Et le subtil Odysseus, lui répondant, parla ainsi :
- O Dieux ! je devais donc, comme l'Atréide Agamemnôn, périr d'une mauvaise mort
dans mes demeures, si tu ne m'eusses averti à temps, ô Déesse ! Mais dis-moi
comment nous punirons ces hommes. Debout auprès de moi, souffle dans mon coeur
une grande audace, comme au jour où nous avons renversé les grandes murailles de
Troiè. Si tu restes, pleine d'ardeur, auprès de moi, ô Athènè aux yeux clairs,
et si tu m'aides, ô vénérable Déesse, je combattrai seul trois cents guerriers.
Et la Déesse Athènè aux yeux clairs lui répondit :
- Certes, je serai auprès de toi et je ne te perdrai pas de vue, quand nous
accomplirons ces choses. Et j'espère que le large pavé sera souillé du sang et
de la cervelle de plus d'un de ces Prétendants qui mangent tes richesses. Je
vais te rendre inconnu à tous les hommes. Je riderai ta belle peau sur tes
membres courbés ; je ferai tomber tes cheveux blonds de ta tête ; je te
couvrirai de haillons qui font qu'on se détourne de celui qui les porte ; je
ternirai tes yeux maintenant si beaux, et tu apparaîtras à tous les Prétendants
comme un misérable, ainsi qu'à ta femme et au fils que tu as laissés dans tes
demeures. Va d'abord trouver le porcher qui garde tes porcs, car il te veut du
bien, et il aime ton fils et la sage Pènélopéia. Tu le trouveras surveillant les
porcs ; et ceux-ci se nourrissent auprès de la Roche du Corbeau et de la
fontaine Aréthousè, mangeant le gland qui leur plait et buvant l'eau noire.
Reste là, et interroge-le avec soin sur toute chose, jusqu'à ce que je revienne
de Spartè aux belles femmes, où j'appellerai, ô Odysseus, ton cher fils
Tèlémakhos qui est allé dans la grande Lakédaimôn, vers Ménélaos, pour
s'informer de toi et apprendre si tu vis encore.
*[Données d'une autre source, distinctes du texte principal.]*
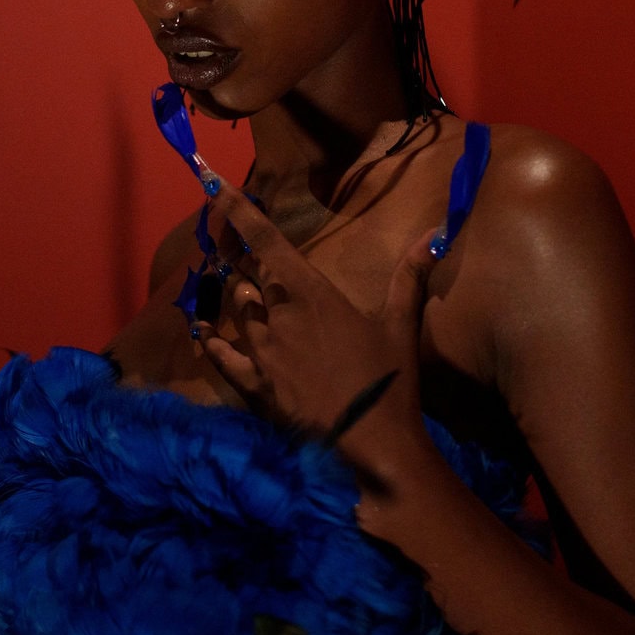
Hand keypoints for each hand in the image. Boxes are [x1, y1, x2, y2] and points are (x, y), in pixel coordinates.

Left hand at [192, 186, 440, 474]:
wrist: (372, 450)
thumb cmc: (390, 384)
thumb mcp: (400, 327)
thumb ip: (409, 277)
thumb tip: (433, 234)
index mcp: (312, 295)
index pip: (267, 241)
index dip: (238, 211)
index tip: (214, 184)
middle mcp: (278, 317)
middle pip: (246, 276)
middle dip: (242, 261)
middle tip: (239, 251)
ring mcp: (261, 354)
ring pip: (236, 311)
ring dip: (237, 298)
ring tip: (238, 289)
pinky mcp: (252, 387)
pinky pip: (220, 356)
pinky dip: (210, 340)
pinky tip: (202, 331)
Et le subtil Odysseus, lui répondant, parla ainsi :
- Pourquoi ne lui avoir rien dit, toi qui sais tout ? Est-ce pour qu'il soit
errant et subisse mille maux sur la mer indomptée, tandis que ceux-ci mangent
ses richesses ?
Et la Déesse Athènè aux yeux clairs lui répondit :
- Qu'il ne soit point une inquiétude pour toi. Je l'ai conduit là moi-même, afin
qu'il se fasse une bonne renommée ; mais il ne souffre aucune douleur, et il est
assis, tranquille, dans les demeures de l'Atréide, où tout lui est abondamment
offert. A la vérité, les jeunes Prétendants lui tendent une embûche sur leur nef
noire, désirant le tuer avant qu'il rentre dans la terre de sa patrie ; mais je
ne pense pas que cela soit, et je pense plutôt que la terre recevra auparavant
plus d'un de ces Prétendants qui mangent tes richesses.
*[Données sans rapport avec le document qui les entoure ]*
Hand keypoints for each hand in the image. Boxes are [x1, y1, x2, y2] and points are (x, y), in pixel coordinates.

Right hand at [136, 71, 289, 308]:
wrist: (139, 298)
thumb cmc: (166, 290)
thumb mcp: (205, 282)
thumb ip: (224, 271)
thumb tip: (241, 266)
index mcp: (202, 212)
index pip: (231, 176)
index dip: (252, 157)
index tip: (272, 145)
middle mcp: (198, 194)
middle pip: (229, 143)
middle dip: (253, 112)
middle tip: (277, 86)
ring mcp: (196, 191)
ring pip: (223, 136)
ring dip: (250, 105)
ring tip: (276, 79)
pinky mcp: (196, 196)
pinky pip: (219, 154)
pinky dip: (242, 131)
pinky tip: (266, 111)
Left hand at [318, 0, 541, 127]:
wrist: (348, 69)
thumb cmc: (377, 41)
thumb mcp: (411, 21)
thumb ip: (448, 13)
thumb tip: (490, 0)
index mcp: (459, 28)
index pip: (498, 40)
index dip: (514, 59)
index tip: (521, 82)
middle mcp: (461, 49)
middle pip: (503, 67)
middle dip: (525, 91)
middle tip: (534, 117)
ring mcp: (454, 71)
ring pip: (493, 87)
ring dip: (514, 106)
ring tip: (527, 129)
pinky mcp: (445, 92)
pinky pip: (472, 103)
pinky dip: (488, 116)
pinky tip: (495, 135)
En parlant ainsi, Athènè le toucha d'une baguette et elle dessécha sa belle peau
sur ses membres courbés, et elle fit tomber ses blonds cheveux de sa tête. Elle
chargea tout son corps de vieillesse ; elle ternit ses yeux, si beaux auparavant
; elle lui donna un vêtement en haillons, déchiré, sale et souillé de fumée ;
elle le couvrit ensuite de la grande peau nue d'un cerf rapide, et elle lui
donna enfin un bâton et une besace misérable attachée par une courroie tordue.
Ils se séparèrent après s'être ainsi entendus, et Athènè se rendit dans la
divine Lakédaimôn, auprès du fils d'Odysseus.